WHAT YOU NEED TO DO
Pull out every line of the records below that contains the string "region", treating uppercase and lowercase as different.

(Stored data entries)
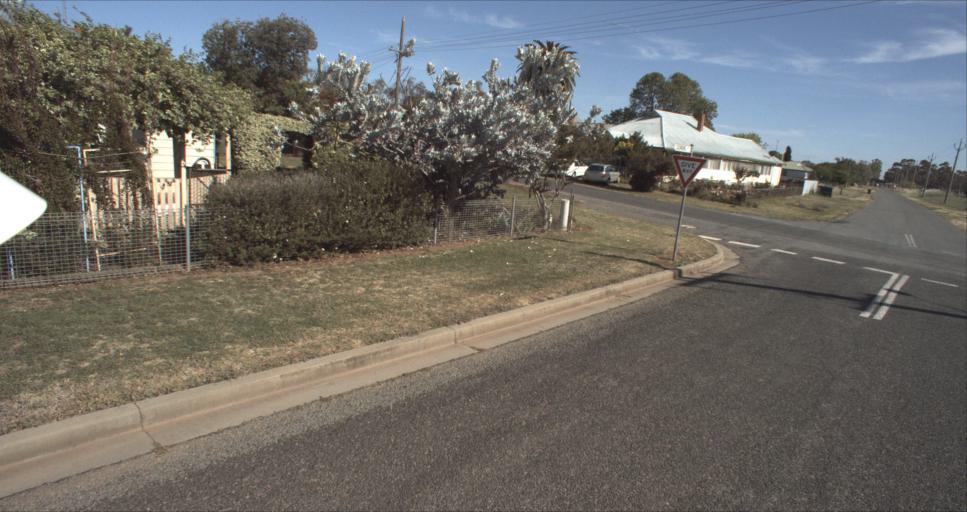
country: AU
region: New South Wales
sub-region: Leeton
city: Leeton
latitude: -34.6025
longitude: 146.4123
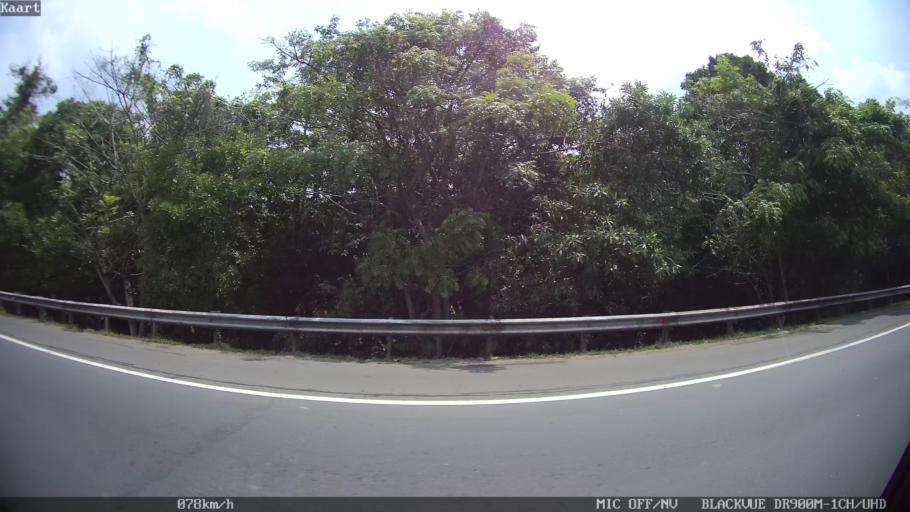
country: ID
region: Banten
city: Serang
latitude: -6.0766
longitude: 106.1312
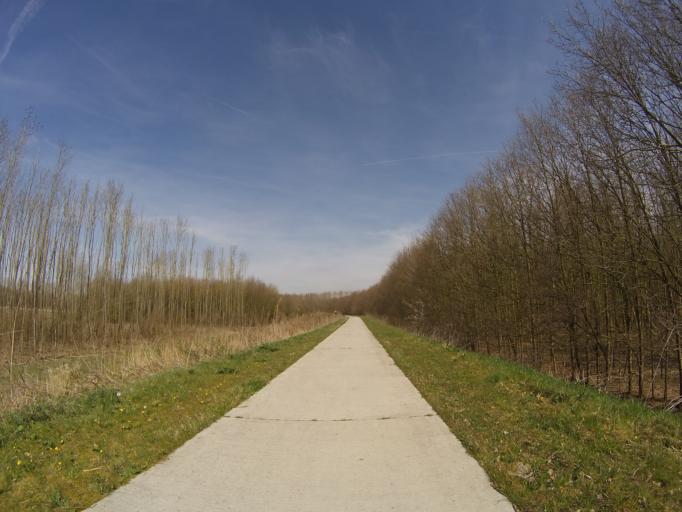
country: NL
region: Flevoland
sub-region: Gemeente Zeewolde
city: Zeewolde
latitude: 52.3121
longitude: 5.4694
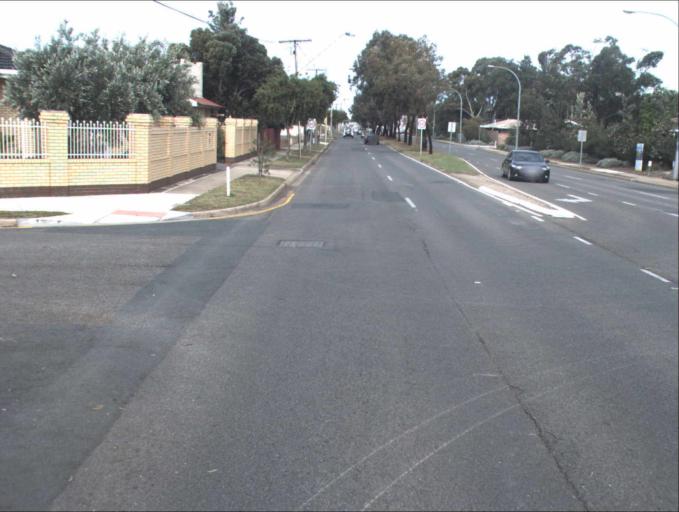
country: AU
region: South Australia
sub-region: Charles Sturt
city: Royal Park
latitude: -34.8741
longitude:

OUTPUT OF THE TASK
region: New South Wales
sub-region: Leeton
region: Banten
region: Flevoland
sub-region: Gemeente Zeewolde
region: South Australia
sub-region: Charles Sturt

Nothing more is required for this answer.